Objective: Patellar tendinopathy (PT) is a common and significant clinical condition for which there are few established interventions. One intervention that is currently being used clinically to manage PT symptoms is the introduction of low-intensity pulsed ultrasound (LIPUS). The aim of this study was to investigate the clinical efficacy of LIPUS in the management of PT symptoms.
Methods: A randomized, double-blind, placebo-controlled study was conducted. Volunteers with clinically and radiologically confirmed PT were randomly allocated to either an active-LIPUS (treatment) or inactive-LIPUS (placebo) group. LIPUS was self-administered by participants for 20 min/day, 7 days/week for 12 weeks. All participants also completed a daily, standardized eccentric exercise programme based on best practice.

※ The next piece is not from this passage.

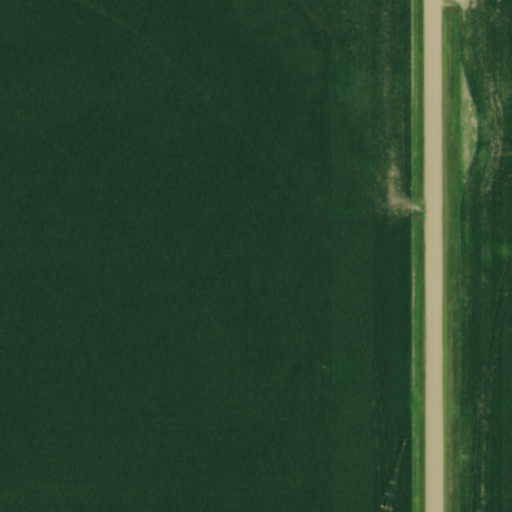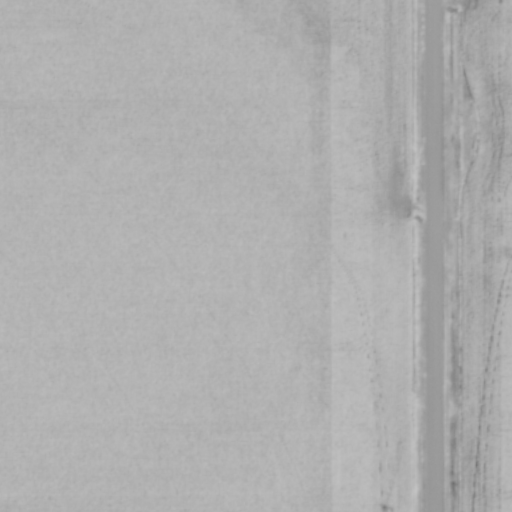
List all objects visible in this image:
road: (429, 256)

Primary outcomes were change in pain during the participant's most aggravating activity in the preceding week, measured on 10 cm visual analogue scales for both usual (VAS-U) and worst (VAS-W) tendon pain.
Results: Out of 156 individuals who volunteered, 37 met the eligibility criteria and were randomized to either active-LIPUS (n = 17) or inactive-LIPUS (n = 20). Using an intention-to-treat analysis, VAS-U and VAS-W for the entire cohort decreased by 1.6 +/- 1.9 cm (P < 0.01) and 2.5 +/- 2.4 cm (P < 0.01), respectively. There were no differences between the active- and inactive-LIPUS groups for change in VAS-U (-0.2 cm; 95% CI, -1.5, 1.1 cm) (P = 0.74) or VAS-W (-0.5 cm; 95% CI, -2.1, 1.1 cm) (P = 0.57). A per-protocol analysis provided similar results.
Conclusions: These findings suggest that LIPUS does not provide any additional benefit over and above placebo in the management of symptoms associated with PT.